__WHAT YOU NEED TO DO__. Would you return the listing exactly as written, apart from its pictures?

__DATA SHOWN__.
..............................
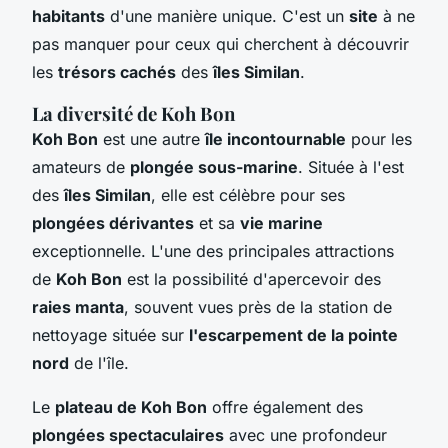
habitants
d'une manière unique. C'est un
site
à ne
pas manquer pour ceux qui cherchent à découvrir
les
trésors cachés
des
îles Similan
.
La diversité de Koh Bon
Koh Bon
est une autre
île incontournable
pour les
amateurs de
plongée sous-marine
. Située à l'est
des
îles Similan
, elle est célèbre pour ses
plongées dérivantes
et sa
vie marine
exceptionnelle. L'une des principales attractions
de
Koh Bon
est la possibilité d'apercevoir des
raies manta
, souvent vues près de la station de
nettoyage située sur
l'escarpement de la pointe
nord
de l'île.
Le
plateau de Koh Bon
offre également des
plongées spectaculaires
avec une profondeur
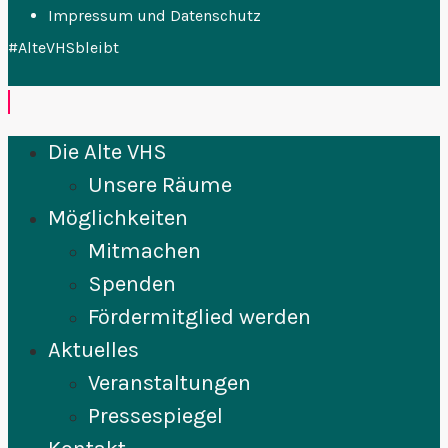
Impressum und Datenschutz
#AlteVHSbleibt
Die Alte VHS
Unsere Räume
Möglichkeiten
Mitmachen
Spenden
Fördermitglied werden
Aktuelles
Veranstaltungen
Pressespiegel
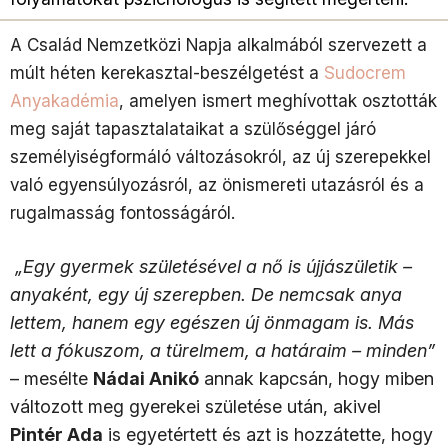
A Család Nemzetközi Napja alkalmából szervezett a
múlt héten kerekasztal-beszélgetést a
Sudocrem
Anyakadémia
, amelyen ismert meghívottak osztották
meg saját tapasztalataikat a szülőséggel járó
személyiségformáló változásokról, az új szerepekkel
való egyensúlyozásról, az önismereti utazásról és a
rugalmasság fontosságáról.
„Egy gyermek születésével a nő is újjászületik –
anyaként, egy új szerepben. De nemcsak anya
lettem, hanem egy egészen új önmagam is. Más
lett a fókuszom, a türelmem, a határaim – minden”
– mesélte
Nádai Anikó
annak kapcsán, hogy miben
változott meg gyerekei születése után, akivel
Pintér Ada
is egyetértett és azt is hozzátette, hogy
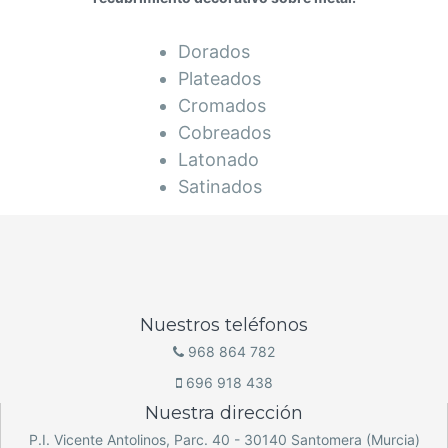
Dorados
Plateados
Cromados
Cobreados
Latonado
Satinados
Nuestros teléfonos
968 864 782
696 918 438
Nuestra dirección
P.I. Vicente Antolinos, Parc. 40 - 30140 Santomera (Murcia)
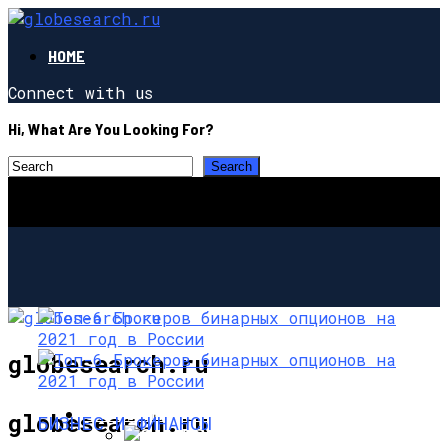
HOME
Connect with us
Hi, What Are You Looking For?
globesearch.ru
СТРОИТЕЛЬСТВО И РЕМОНТ
globesearch.ru
БИЗНЕС И ФИНАНСЫ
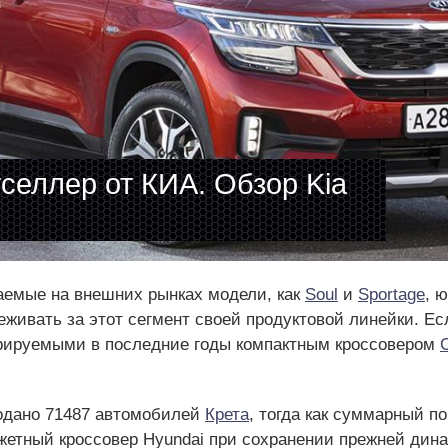
селлер от КИА. Обзор Kia
аемые на внешних рынках модели, как
Soul
и
Sportage
, 
реживать за этот сегмент своей продуктовой линейки. Е
ируемыми в последние годы компактным кроссовером
родано 71487 автомобилей
Крета
, тогда как суммарный п
юджетный кроссовер Hyundai при сохранении прежней д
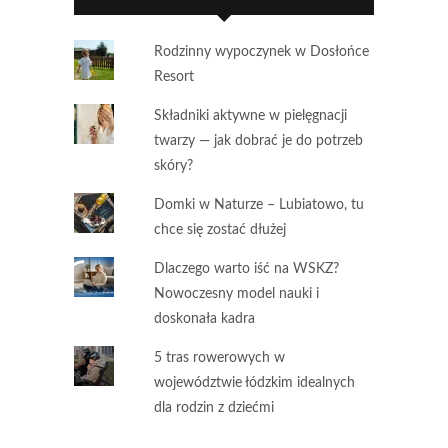
Rodzinny wypoczynek w Dosłońce
Resort
Składniki aktywne w pielęgnacji
twarzy — jak dobrać je do potrzeb
skóry?
Domki w Naturze – Lubiatowo, tu
chce się zostać dłużej
Dlaczego warto iść na WSKZ?
Nowoczesny model nauki i
doskonała kadra
5 tras rowerowych w
województwie łódzkim idealnych
dla rodzin z dziećmi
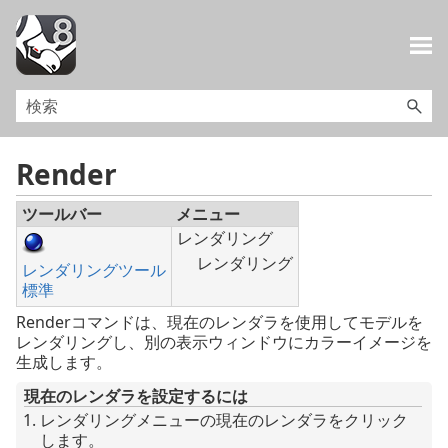
メイン コンテンツにスキップ
Render
ツールバー
メニュー
レンダリング
レンダリング
レンダリングツール
標準
Renderコマンドは、現在のレンダラを使用してモデルを
レンダリングし、別の表示ウィンドウにカラーイメージを
生成します。
現在のレンダラを設定するには
レンダリングメニューの現在のレンダラをクリック
します。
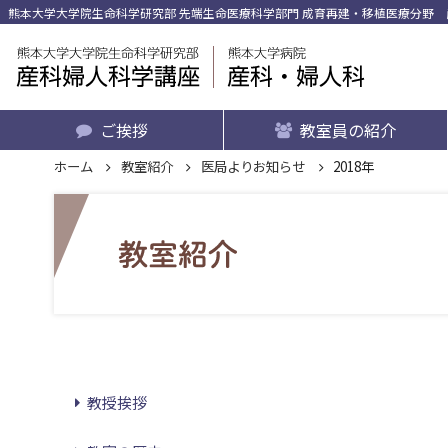
熊本大学大学院生命科学研究部 先端生命医療科学部門 成育再建・移植医療分野 産
ご挨拶
教室員の紹介
ホーム
教室紹介
医局よりお知らせ
2018年
教授挨拶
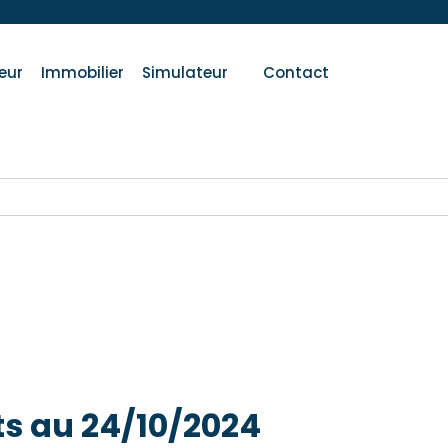
eur
Immobilier
Simulateur
Contact
s au 24/10/2024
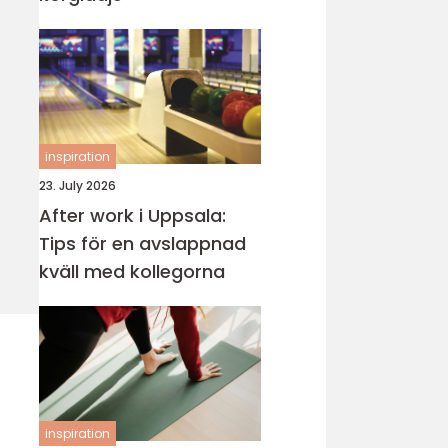
inspiration
23. July 2026
After work i Uppsala:
Tips för en avslappnad
kväll med kollegorna
inspiration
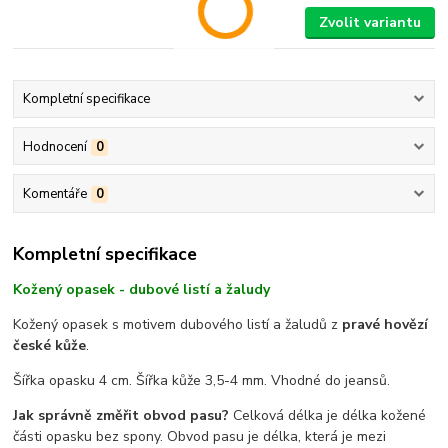
Zvolit variantu
Kompletní specifikace
Hodnocení
0
Komentáře
0
Kompletní specifikace
Kožený opasek - dubové listí a žaludy
Kožený opasek s motivem dubového listí a žaludů z
pravé hovězí
české kůže
.
Šířka opasku 4 cm. Šířka kůže 3,5-4 mm. Vhodné do jeansů.
Jak správně změřit obvod pasu?
Celková délka je délka kožené
části opasku bez spony. Obvod pasu je délka, která je mezi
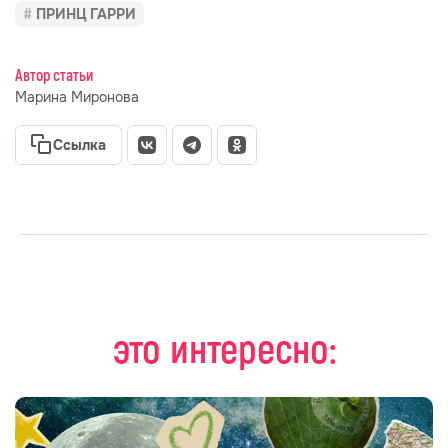
ПРИНЦ ГАРРИ
Автор статьи
Марина Миронова
Ссылка
это интересно:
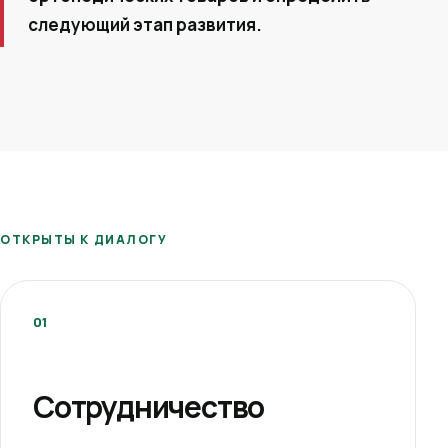
следующий этап развития.
ОТКРЫТЫ К ДИАЛОГУ
01
Сотрудничество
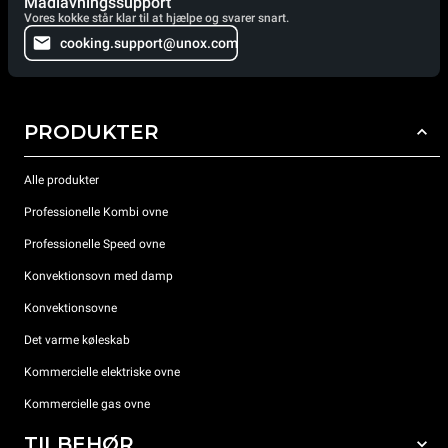
Madlavningssupport
Vores kokke står klar til at hjælpe og svarer snart.
cooking.support@unox.com
PRODUKTER
Alle produkter
Professionelle Kombi ovne
Professionelle Speed ovne
Konvektionsovn med damp
Konvektionsovne
Det varme køleskab
Kommercielle elektriske ovne
Kommercielle gas ovne
TILBEHØR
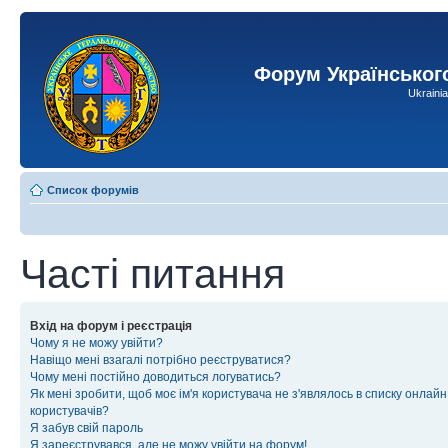
Форум Українськог
Ukraini
Список форумів
Часті питання
Вхід на форум і реєстрація
Чому я не можу увійти?
Навіщо мені взагалі потрібно реєструватися?
Чому мені постійно доводиться логуватись?
Як мені зробити, щоб моє ім'я користувача не з'являлось в списку онлайн
користувачів?
Я забув свій пароль
Я зареєструвався, але не можу увійти на форум!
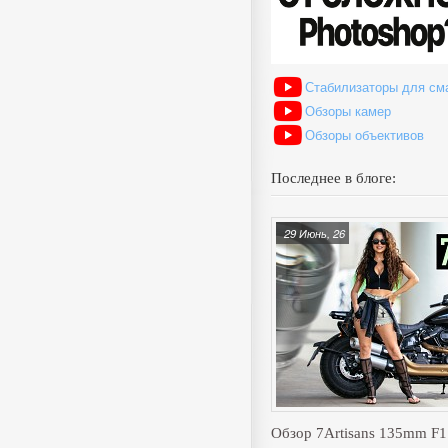
Стабилизаторы для см
Обзоры камер
Обзоры объективов
Последнее в блоге:
29 Июнь, 26
Обзор 7Artisans 135mm F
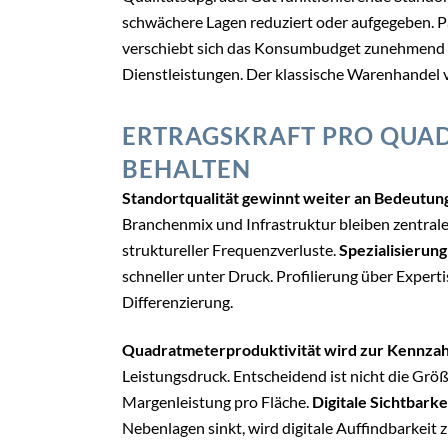
schwächere Lagen reduziert oder aufgegeben. P
verschiebt sich das Konsumbudget zunehmend in
Dienstleistungen. Der klassische Warenhandel ve
ERTRAGSKRAFT PRO QUAD
BEHALTEN
Standortqualität gewinnt weiter an Bedeutun
Branchenmix und Infrastruktur bleiben zentrale 
struktureller Frequenzverluste.
Spezialisierung
schneller unter Druck. Profilierung über Experti
Differenzierung.
Quadratmeterproduktivität wird zur Kennzah
Leistungsdruck. Entscheidend ist nicht die Grö
Margenleistung pro Fläche.
Digitale Sichtbarke
Nebenlagen sinkt, wird digitale Auffindbarkeit 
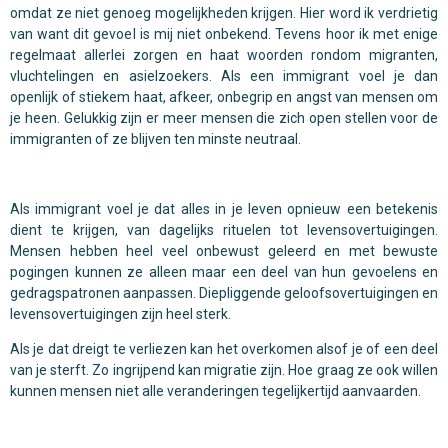
omdat ze niet genoeg mogelijkheden krijgen. Hier word ik verdrietig
van want dit gevoel is mij niet onbekend. Tevens hoor ik met enige
regelmaat allerlei zorgen en haat woorden rondom migranten,
vluchtelingen en asielzoekers. Als een immigrant voel je dan
openlijk of stiekem haat, afkeer, onbegrip en angst van mensen om
je heen. Gelukkig zijn er meer mensen die zich open stellen voor de
immigranten of ze blijven ten minste neutraal.
Als immigrant voel je dat alles in je leven opnieuw een betekenis
dient te krijgen, van dagelijks rituelen tot levensovertuigingen.
Mensen hebben heel veel onbewust geleerd en met bewuste
pogingen kunnen ze alleen maar een deel van hun gevoelens en
gedragspatronen aanpassen. Diepliggende geloofsovertuigingen en
levensovertuigingen zijn heel sterk.
Als je dat dreigt te verliezen kan het overkomen alsof je of een deel
van je sterft. Zo ingrijpend kan migratie zijn. Hoe graag ze ook willen
kunnen mensen niet alle veranderingen tegelijkertijd aanvaarden.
..............................
__EXERCISE RESPONSE__.
habitants
d'une manière unique. C'est un
site
à ne
pas manquer pour ceux qui cherchent à découvrir
les
trésors cachés
des
îles Similan
.
La diversité de Koh Bon
Koh Bon
est une autre
île incontournable
pour les
amateurs de
plongée sous-marine
. Située à l'est
des
îles Similan
, elle est célèbre pour ses
plongées dérivantes
et sa
vie marine
exceptionnelle. L'une des principales attractions
de
Koh Bon
est la possibilité d'apercevoir des
raies manta
, souvent vues près de la station de
nettoyage située sur
l'escarpement de la pointe
nord
de l'île.
Le
plateau de Koh Bon
offre également des
plongées spectaculaires
avec une profondeur
Impressum und Datenschutz
#AlteVHSbleibt
Die Alte VHS
Unsere Räume
Möglichkeiten
Mitmachen
Spenden
Fördermitglied werden
Aktuelles
Veranstaltungen
Pressespiegel
A Család Nemzetközi Napja alkalmából szervezett a
múlt héten kerekasztal-beszélgetést a
Sudocrem
Anyakadémia
, amelyen ismert meghívottak osztották
meg saját tapasztalataikat a szülőséggel járó
személyiségformáló változásokról, az új szerepekkel
való egyensúlyozásról, az önismereti utazásról és a
rugalmasság fontosságáról.
„Egy gyermek születésével a nő is újjászületik –
anyaként, egy új szerepben. De nemcsak anya
lettem, hanem egy egészen új önmagam is. Más
lett a fókuszom, a türelmem, a határaim – minden”
– mesélte
Nádai Anikó
annak kapcsán, hogy miben
változott meg gyerekei születése után, akivel
Pintér Ada
is egyetértett és azt is hozzátette, hogy
Dorados
Plateados
Cromados
Cobreados
Latonado
Satinados
Nuestros teléfonos
968 864 782
696 918 438
Nuestra dirección
P.I. Vicente Antolinos, Parc. 40 - 30140 Santomera (Murcia)
HOME
Connect with us
Hi, What Are You Looking For?
globesearch.ru
СТРОИТЕЛЬСТВО И РЕМОНТ
globesearch.ru
БИЗНЕС И ФИНАНСЫ
селлер от КИА. Обзор Kia
аемые на внешних рынках модели, как
Soul
и
Sportage
, 
реживать за этот сегмент своей продуктовой линейки. Е
ируемыми в последние годы компактным кроссовером
родано 71487 автомобилей
Крета
, тогда как суммарный п
юджетный кроссовер Hyundai при сохранении прежней д
Rodzinny wypoczynek w Dosłońce
Resort
Składniki aktywne w pielęgnacji
twarzy — jak dobrać je do potrzeb
skóry?
Domki w Naturze – Lubiatowo, tu
chce się zostać dłużej
Dlaczego warto iść na WSKZ?
Nowoczesny model nauki i
doskonała kadra
5 tras rowerowych w
województwie łódzkim idealnych
dla rodzin z dziećmi
メイン コンテンツにスキップ
Render
ツールバー
メニュー
レンダリング
レンダリング
レンダリングツール
標準
Renderコマンドは、現在のレンダラを使用してモデルを
レンダリングし、別の表示ウィンドウにカラーイメージを
生成します。
現在のレンダラを設定するには
レンダリングメニューの現在のレンダラをクリック
します。
熊本大学大学院生命科学研究部 先端生命医療科学部門 成育再建・移植医療分野 産
ご挨拶
教室員の紹介
ホーム
教室紹介
医局よりお知らせ
2018年
教授挨拶
eur
Immobilier
Simulateur
Contact
s au 24/10/2024
inspiration
23. July 2026
After work i Uppsala:
Tips för en avslappnad
kväll med kollegorna
inspiration
Zvolit variantu
Kompletní specifikace
Hodnocení
0
Komentáře
0
Kompletní specifikace
Kožený opasek - dubové listí a žaludy
Kožený opasek s motivem dubového listí a žaludů z
pravé hovězí
české kůže
.
Šířka opasku 4 cm. Šířka kůže 3,5-4 mm. Vhodné do jeansů.
Jak správně změřit obvod pasu?
Celková délka je délka kožené
části opasku bez spony. Obvod pasu je délka, která je mezi
ПРИНЦ ГАРРИ
Автор статьи
Марина Миронова
Ссылка
это интересно:
следующий этап развития.
ОТКРЫТЫ К ДИАЛОГУ
01
Сотрудничество
Madlavningssupport
Vores kokke står klar til at hjælpe og svarer snart.
cooking.support@unox.com
PRODUKTER
Alle produkter
Professionelle Kombi ovne
Professionelle Speed ovne
Konvektionsovn med damp
Konvektionsovne
Det varme køleskab
Kommercielle elektriske ovne
Kommercielle gas ovne
TILBEHØR
Форум Українськог
Ukraini
Список форумів
Часті питання
Вхід на форум і реєстрація
Чому я не можу увійти?
Навіщо мені взагалі потрібно реєструватися?
Чому мені постійно доводиться логуватись?
Як мені зробити, щоб моє ім'я користувача не з'являлось в списку онлайн
користувачів?
Я забув свій пароль
Я зареєструвався, але не можу увійти на форум!
Стабилизаторы для см
Обзоры камер
Обзоры объективов
Последнее в блоге:
29 Июнь, 26
Обзор 7Artisans 135mm F
schwächere Lagen reduziert oder aufgegeben. P
verschiebt sich das Konsumbudget zunehmend in
Dienstleistungen. Der klassische Warenhandel ve
ERTRAGSKRAFT PRO QUAD
BEHALTEN
Standortqualität gewinnt weiter an Bedeutun
Branchenmix und Infrastruktur bleiben zentrale 
struktureller Frequenzverluste.
Spezialisierung
schneller unter Druck. Profilierung über Experti
Differenzierung.
Quadratmeterproduktivität wird zur Kennzah
Leistungsdruck. Entscheidend ist nicht die Grö
Margenleistung pro Fläche.
Digitale Sichtbarke
Nebenlagen sinkt, wird digitale Auffindbarkeit 
omdat ze niet genoeg mogelijkheden krijgen. Hier word ik verdrietig
van want dit gevoel is mij niet onbekend. Tevens hoor ik met enige
regelmaat allerlei zorgen en haat woorden rondom migranten,
vluchtelingen en asielzoekers. Als een immigrant voel je dan
openlijk of stiekem haat, afkeer, onbegrip en angst van mensen om
je heen. Gelukkig zijn er meer mensen die zich open stellen voor de
immigranten of ze blijven ten minste neutraal.
Als immigrant voel je dat alles in je leven opnieuw een betekenis
dient te krijgen, van dagelijks rituelen tot levensovertuigingen.
Mensen hebben heel veel onbewust geleerd en met bewuste
pogingen kunnen ze alleen maar een deel van hun gevoelens en
gedragspatronen aanpassen. Diepliggende geloofsovertuigingen en
levensovertuigingen zijn heel sterk.
Als je dat dreigt te verliezen kan het overkomen alsof je of een deel
van je sterft. Zo ingrijpend kan migratie zijn. Hoe graag ze ook willen
kunnen mensen niet alle veranderingen tegelijkertijd aanvaarden.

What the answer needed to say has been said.